- _ACTION ITEM_
Which lines in the data below contain the word "Swallowdale"? Pull each of them out.

──────── DATASET CONTENT

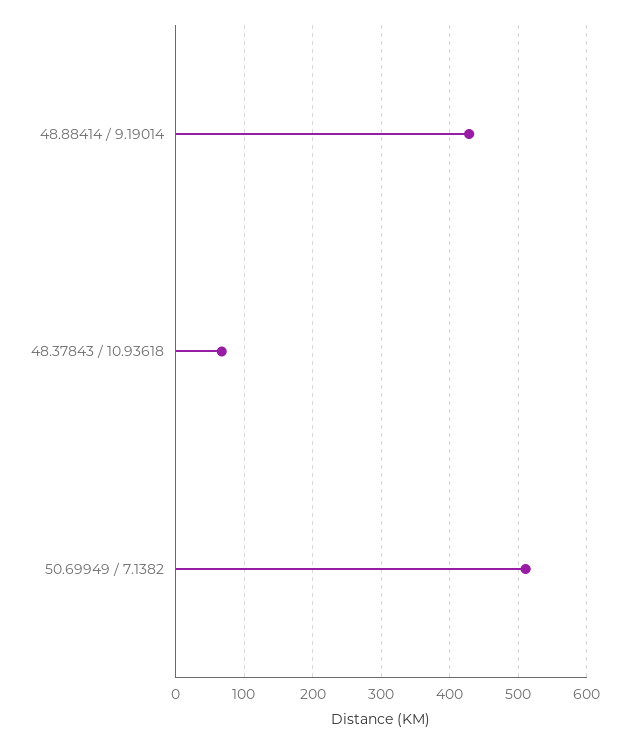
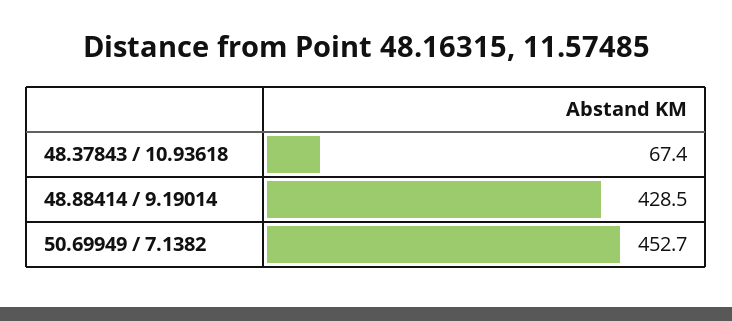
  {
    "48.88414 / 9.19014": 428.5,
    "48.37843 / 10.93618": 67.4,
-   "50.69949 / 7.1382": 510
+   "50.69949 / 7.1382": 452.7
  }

────────────────
──────── DATASET CONTENT

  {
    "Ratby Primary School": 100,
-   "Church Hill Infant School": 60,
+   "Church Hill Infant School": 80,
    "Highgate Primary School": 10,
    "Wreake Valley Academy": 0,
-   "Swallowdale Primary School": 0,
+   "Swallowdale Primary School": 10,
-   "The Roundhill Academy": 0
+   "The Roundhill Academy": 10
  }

────────────────

- _TASK RESULT_
-   "Swallowdale Primary School": 0,
+   "Swallowdale Primary School": 10,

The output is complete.